I appreciate all the information that has been shared. It is very helpful. I received a package five weeks ago. I am in West Central Texas (Runnels County). I have brood and honey on seven frames (not complete but getting there.) I am feeding internally. I would like to manage a single brood box. I would also like to add a super so that the bees can start adding comb. I have read that you don’t add a super while feeding. I am not as interested in taking honey this year as I am in the bees over-wintering successfully. Should i continue to feed in an empty brood box on top of the super or just add the super and stop feeding. I am not sure about pollen and nectar availability through July and August. Thanks!


----------



## RayMarler

Tanawei,
I'm guessing that the super you have to add is frames of foundation? No drawn comb? In that case, and given the information of your goals, I'd say to continue feeding if you add a super. Adding a super of undrawn frames is work to the bees, not necessarily expansion room, especially if low or slow or no flows are on. Feeding makes it all better, they'll draw the combs more readily.


----------



## Cherp

I recently got a new package of bees from a bee removal. This is my first hive ever. My mentor told me to feed them syrup, which I have been doing. I got my bees on Sunday and fed them with a baggy feeder at first, until I received the feeder I ordered. The feeder I received is an "in hive" feeder & came with no assembly instructions. When I looked on their website, it wasn't the same model (the ladders were completely different), so no instructions for my model. There were no videos on the internet either, so I tried to assemble it the way that seemed right to me.

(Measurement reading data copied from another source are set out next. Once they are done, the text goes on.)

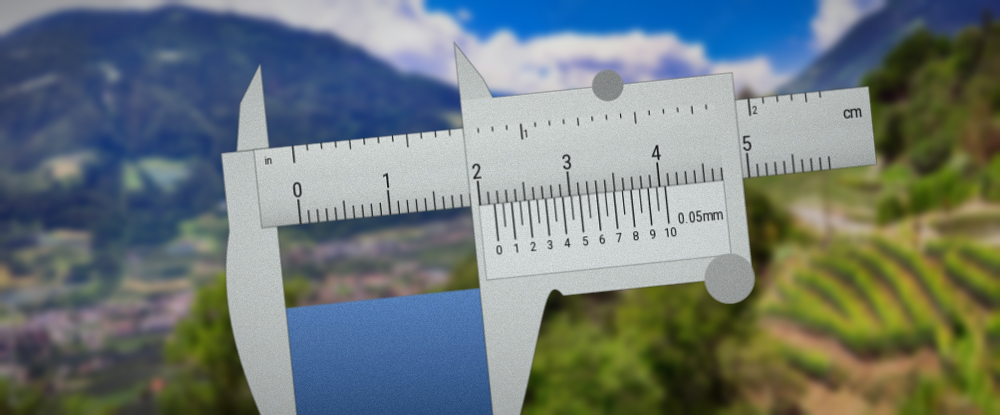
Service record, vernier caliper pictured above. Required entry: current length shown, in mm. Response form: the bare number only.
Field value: 21.6
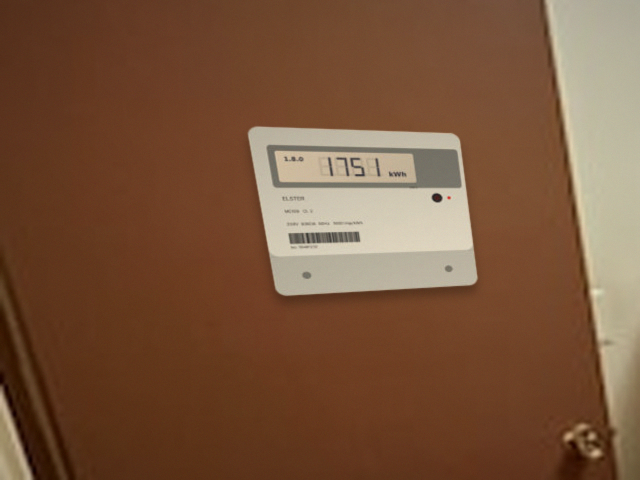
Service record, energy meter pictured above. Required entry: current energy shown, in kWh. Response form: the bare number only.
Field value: 1751
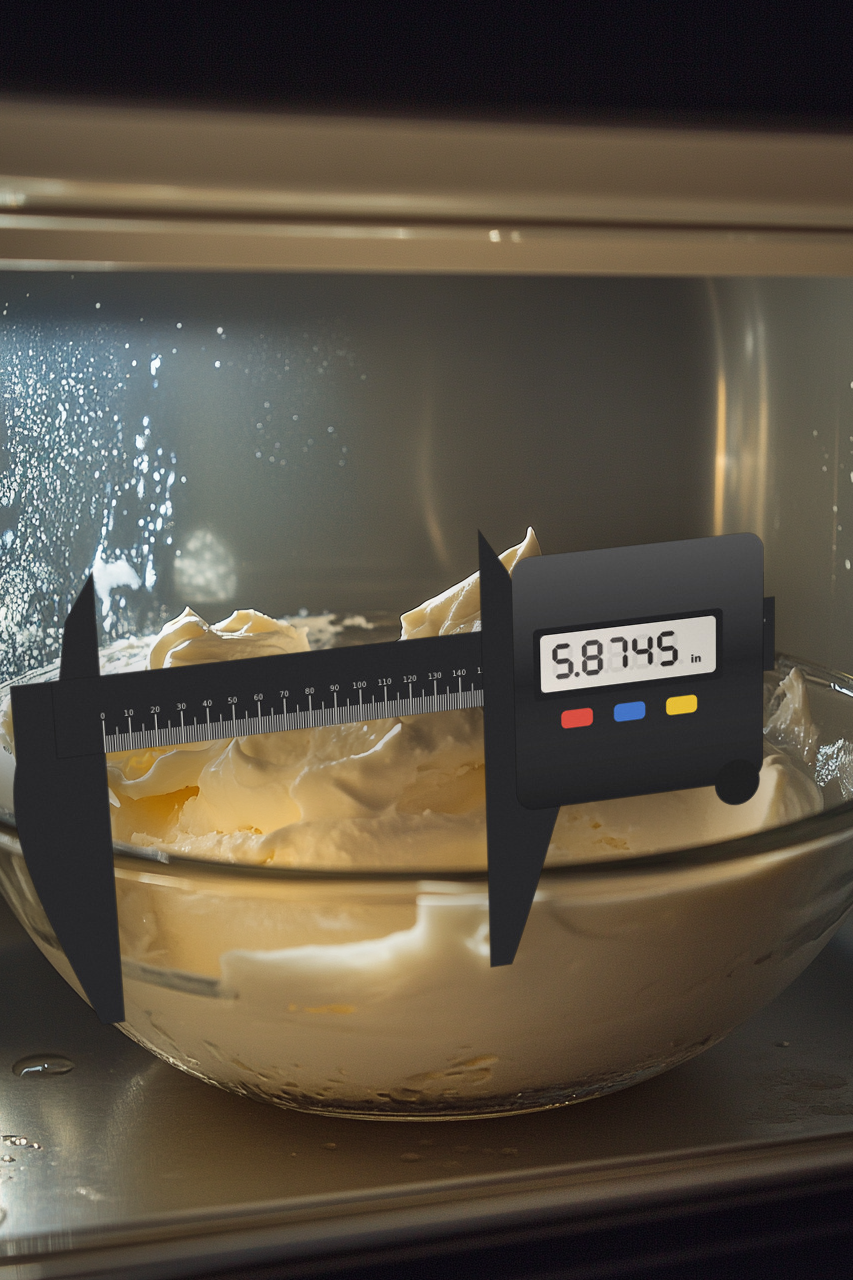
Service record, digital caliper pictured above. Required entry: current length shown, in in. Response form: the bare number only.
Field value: 5.8745
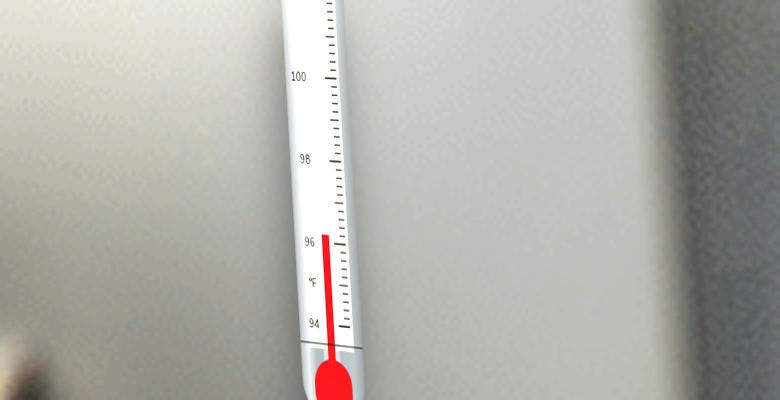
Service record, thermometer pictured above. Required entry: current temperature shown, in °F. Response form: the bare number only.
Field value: 96.2
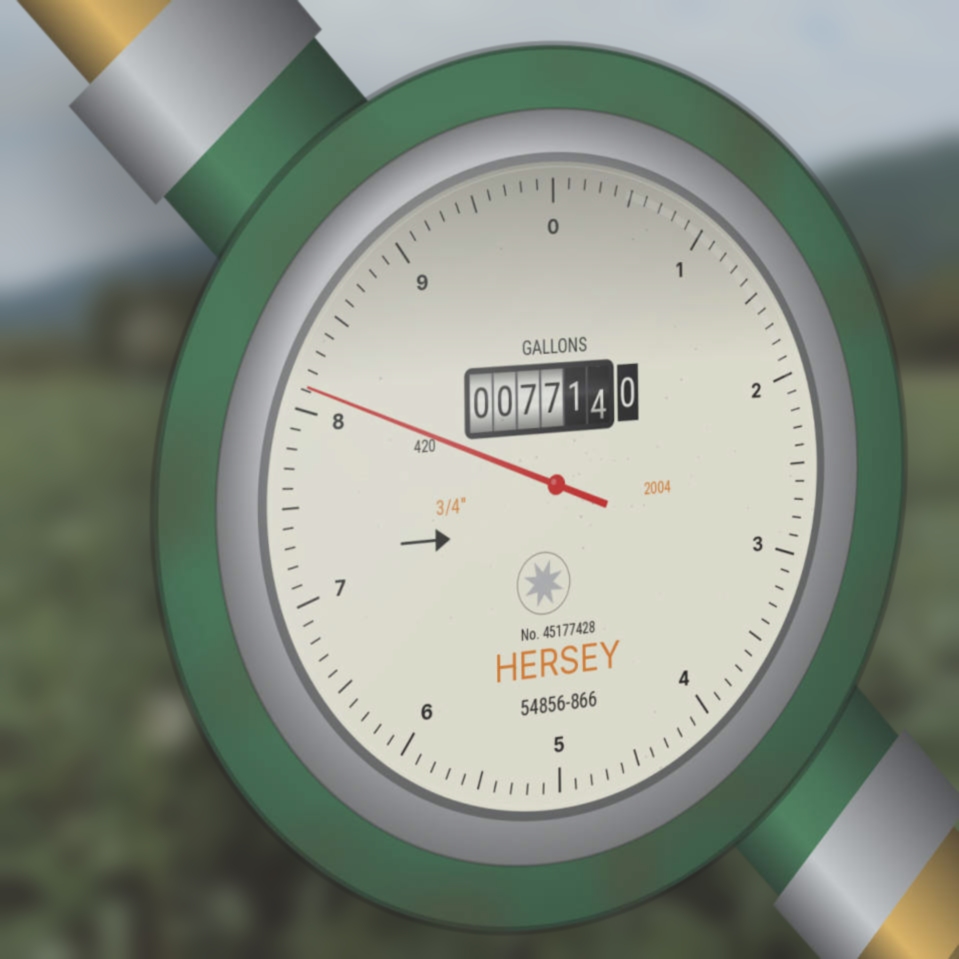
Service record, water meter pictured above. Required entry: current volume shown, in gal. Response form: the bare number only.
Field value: 77138.1
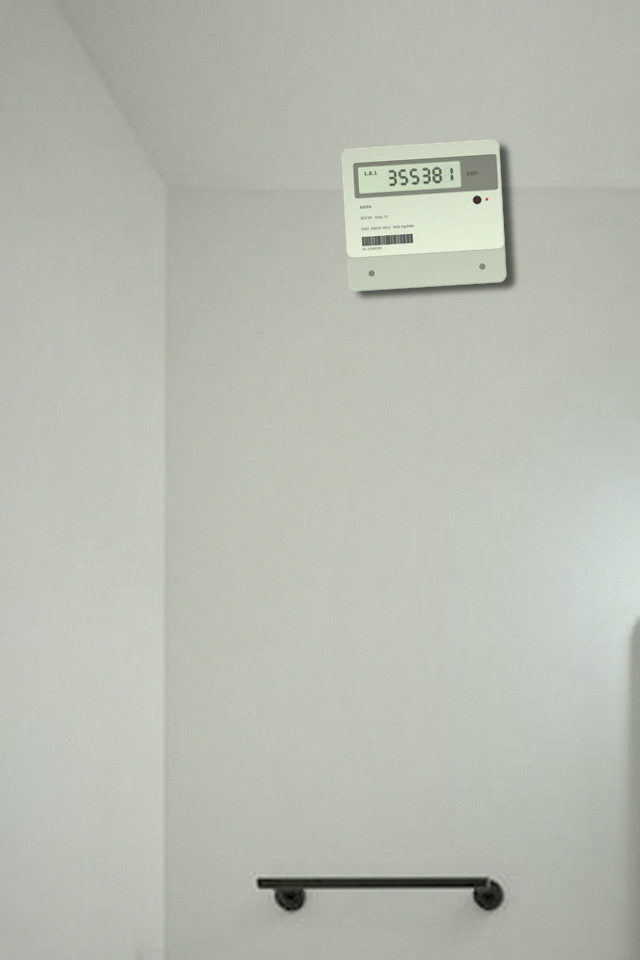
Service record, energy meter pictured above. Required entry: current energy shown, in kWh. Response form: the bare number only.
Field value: 355381
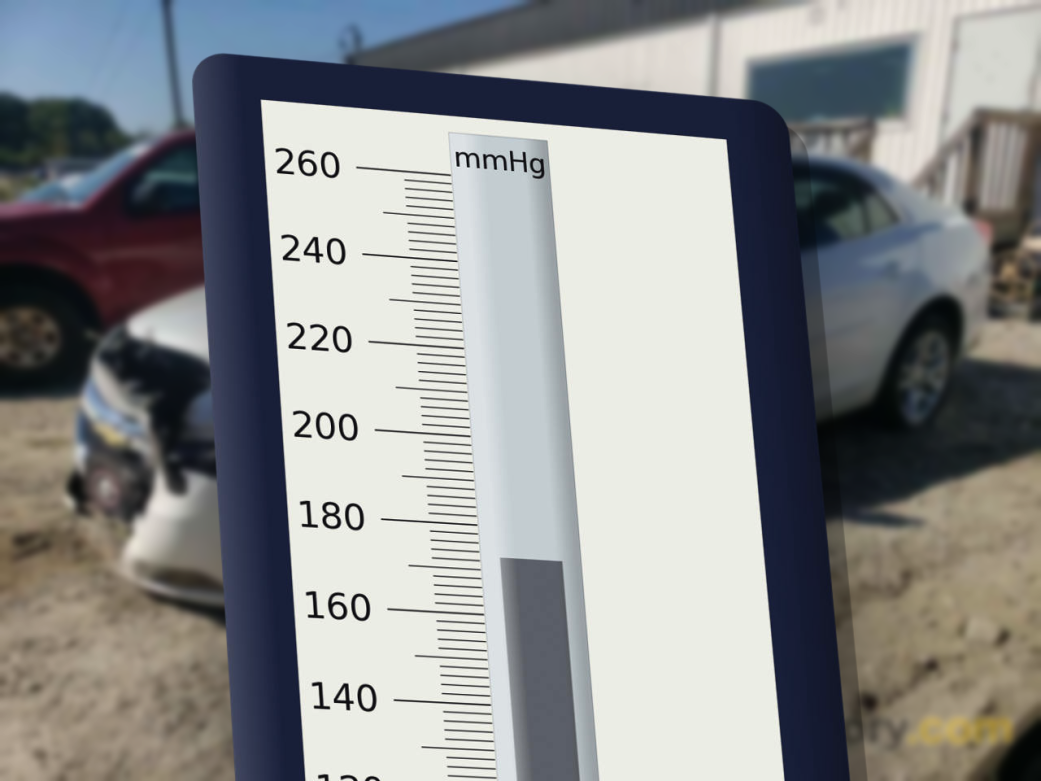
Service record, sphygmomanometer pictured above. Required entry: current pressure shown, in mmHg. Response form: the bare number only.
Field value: 173
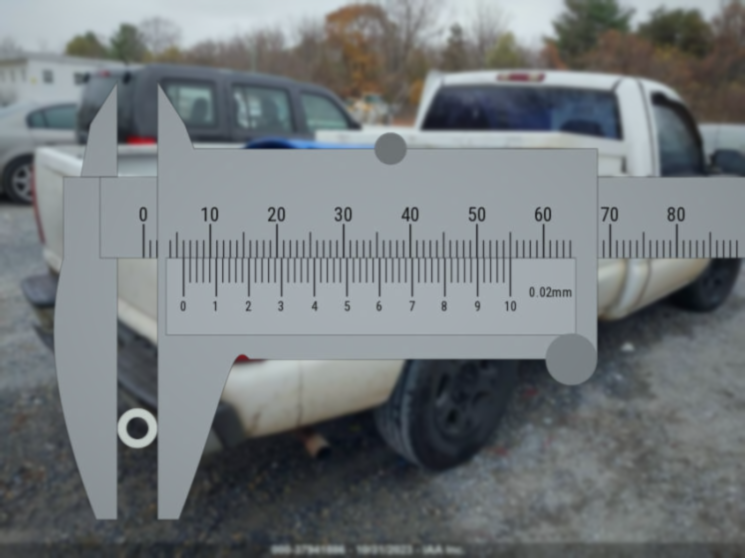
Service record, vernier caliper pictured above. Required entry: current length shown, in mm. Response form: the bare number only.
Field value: 6.0
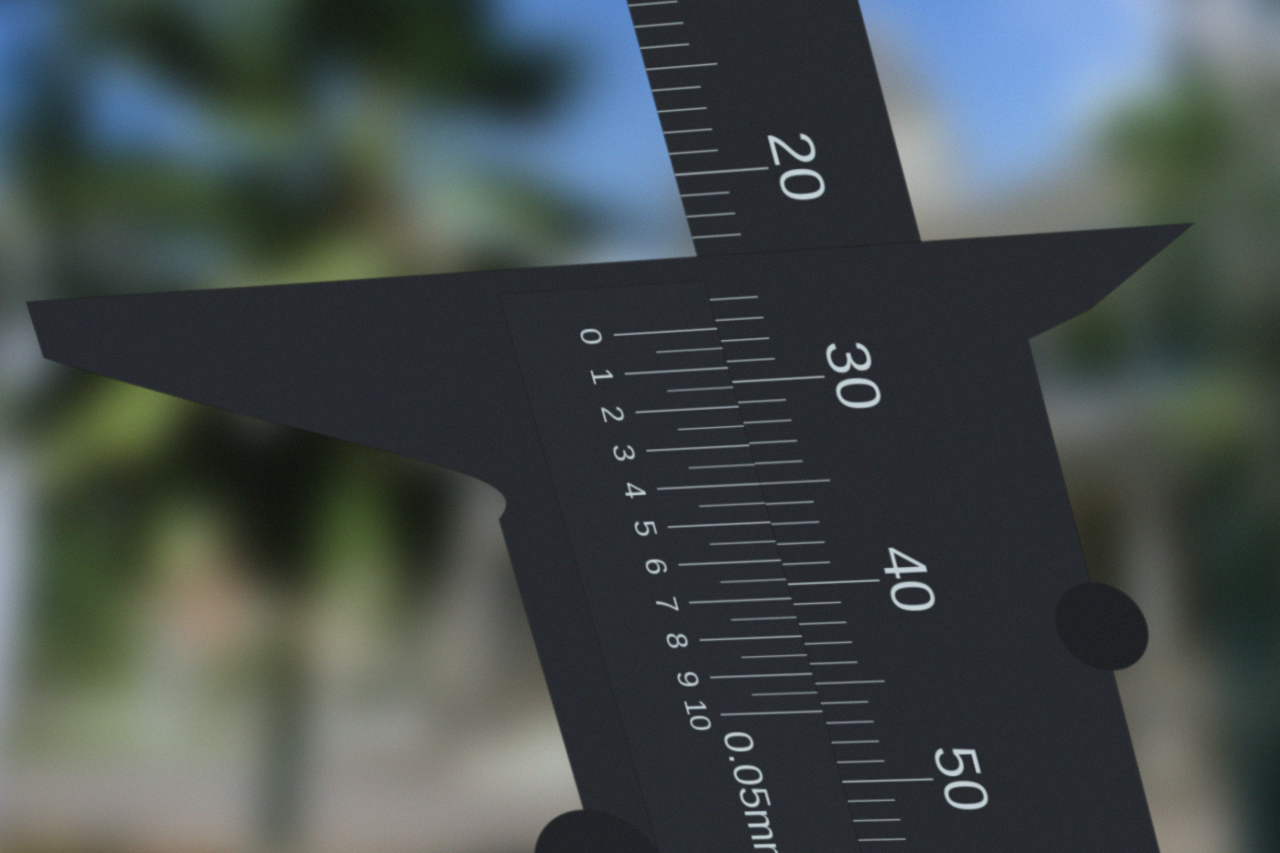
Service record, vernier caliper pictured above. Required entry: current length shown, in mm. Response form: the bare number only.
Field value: 27.4
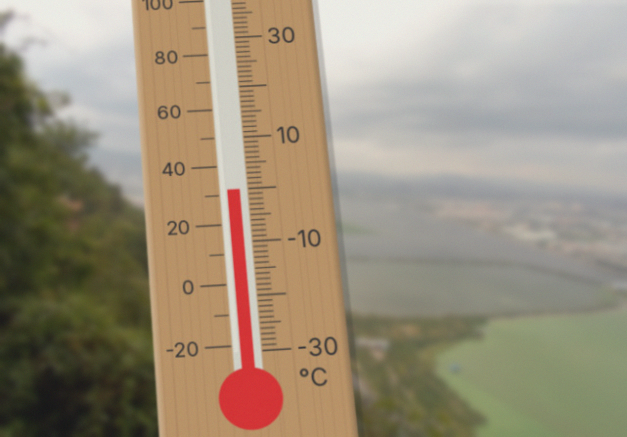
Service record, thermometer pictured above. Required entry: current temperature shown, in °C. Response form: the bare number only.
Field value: 0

When I hung it in the hive, the bees had not made any comb and were bearded all over the lid and sides of the super (which I needed to add for the baggy feeder). So I was unable to take the super off. LATER that night I began thinking and realized I put the feeder together wrong. The ladders weren't correctly assembled - or at least I don't think so. I was up most the night worrying that I was drowning tons of my bees! I want to go in and remove the feeder and fix the problem with the ladders, but I'm worried about opening it back up so soon. I read that you shouldn't bother your new bees for the first week or they might abscond! Should I leave it and let bees drown, or should I remove it and fix it? It's only been 3 days since I got them and I've already disturbed them once (yesterday). Thank you.


----------



## RayMarler

Yes Cherp, I would say to go in and fix up the feeder. I never hesitate to open a hive if I realize or know that something is amiss and needs to be fixed inside of it. Opening the hive doesn't set them back all that much. The setback also depends on just how much you tear it apart and bang it around (or not) when inspecting.


----------